I see parallels between Wylie’s exposition of maritime strategy and cyber warfare fought within the current Internet architecture. This architecture is summed up in three principles:
- dumb core
- smart edge
- mesh network
The core network of the Internet is dumb. Core Internet routers are oblivious to the content of the traffic they’re carrying. They don’t care if it’s network diagnostic information, voice, pirated movies, the Great American Novel, or teens chatting. One packet is as good as any other. It’s not the router’s job to care. All that matters is routing the packet to its next hop.
The edge gets to decide what to do with all of these packets. A host connected at the edge can determine if, when, and how it will respond to incoming requests. Once it decides, it establishes a virtual connection over the network with other hosts. It’s up to those host then to reassemble the packets it receives into a web page, an email message, VoIP, or whatever else the end user desires. If packets are missing it can request them from the host it’s chatting with. Quality assurance and interpretation of data is left to the discretion of the edge.
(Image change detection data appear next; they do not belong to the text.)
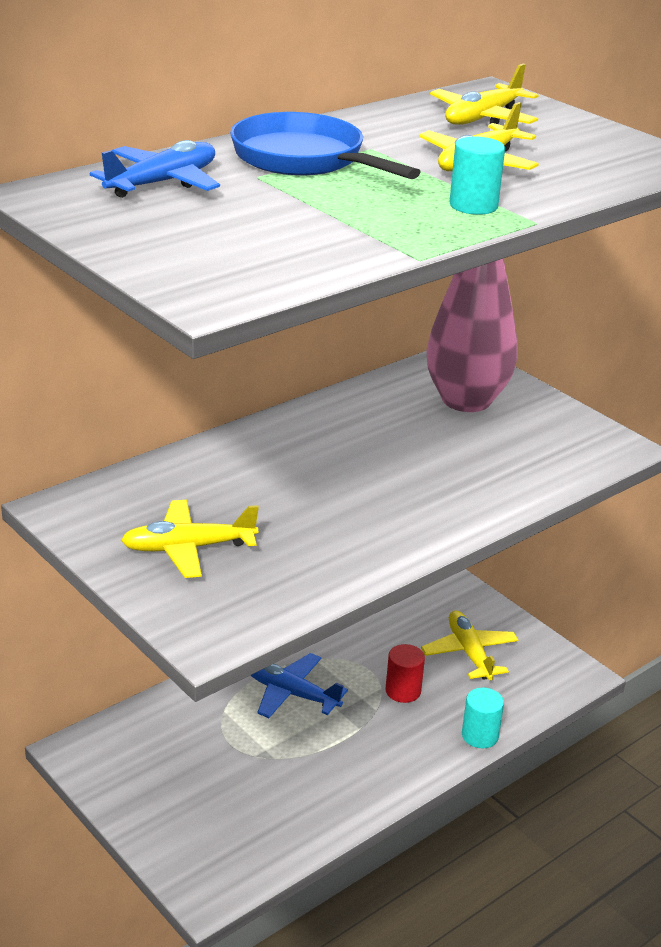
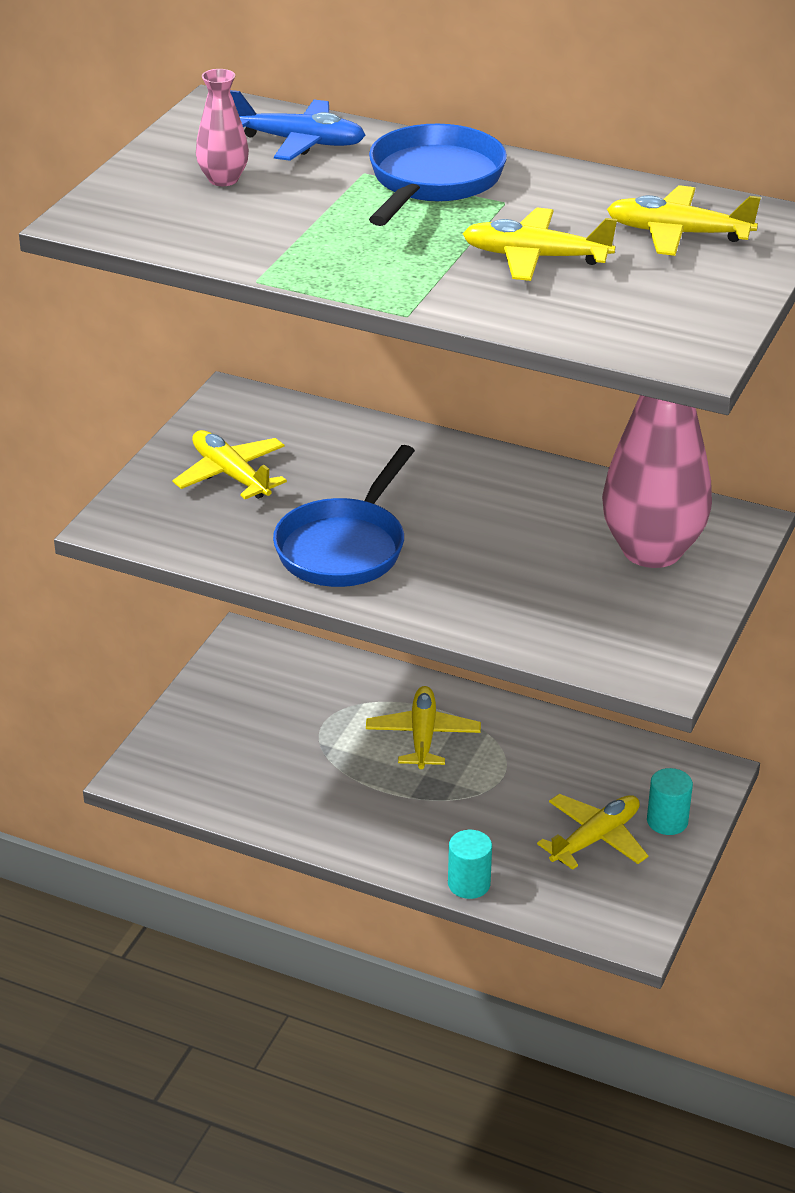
camera: 65 degrees right, 5 degrees up
(197, 226) = (223, 179): none -> pink vase
(291, 693) = (423, 736): blue plane -> yellow plane
(354, 525) = (344, 547): none -> blue pan
(403, 691) = (491, 809): red cylinder -> none
(473, 205) = (414, 278): turquoise cylinder -> turquoise cylinder (667, 821)

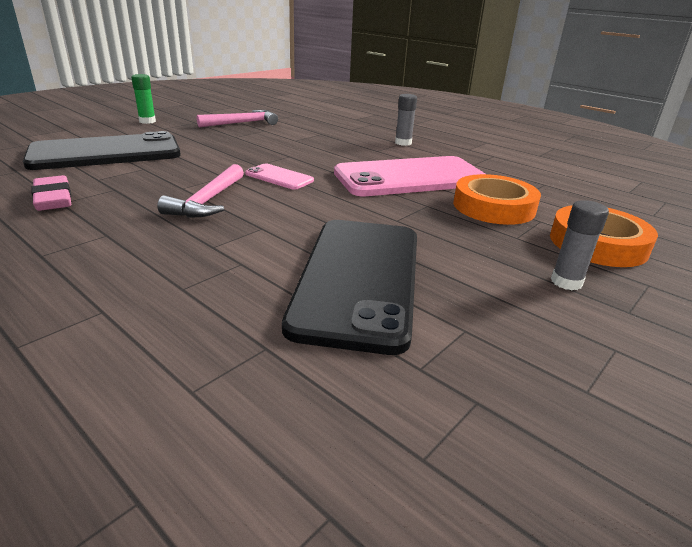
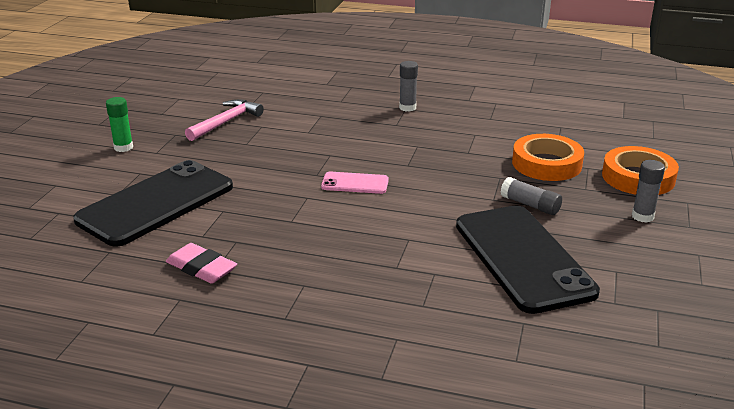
camera: 25 degrees left, 0 degrees up
(208, 201) = (333, 228): pink hammer -> none
(410, 178) = (458, 151): pink phone -> none
(431, 234) = (530, 205): none -> grey glue stick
The Internet is a mesh network. It has no central hub like some network topologies and it isn’t a single string of connections where if one link goes down the links after it go down (hello 10Base2). It is a network where a substantial number of machines on the network are connected to each other by more than one route. Routing packets through the network is in many respects a hop to hop process. The packet never knows the entire circuit it will follow through the network (like ATM). It reaches a spot and only at that point is the next hop decided upon. This means that a break somewhere in the network is usually detected and the nodes connected to it route traffic around it.
This suggests a few possible principles of cyber warfare:
- First, ensure your access to the core network.
- Second, deny your enemy access to the core network.
- After these yield control of the core network, exploit that control to gain the necessary degree of control over the enemy’s own network and knowledge infrastructure.
- The core network is blue water and the edge is brown water. Blue water cyber warfare capability can get you too the edge but only brown water cyber warfare capability can keep you there.
- Due to the mesh, the core network may be susceptible to sequential strategies of control but the edge is probably only susceptible to cumulative strategies of control.
- Command of the core network will enable ubiquitous projection of power into enemy networks.
- Command of the core network enables constant pressure on a enemy network and allows constant penetration of the enemy network.
- The ultimate form of cyber warfare may be strategically deploying smarts in the dumb core.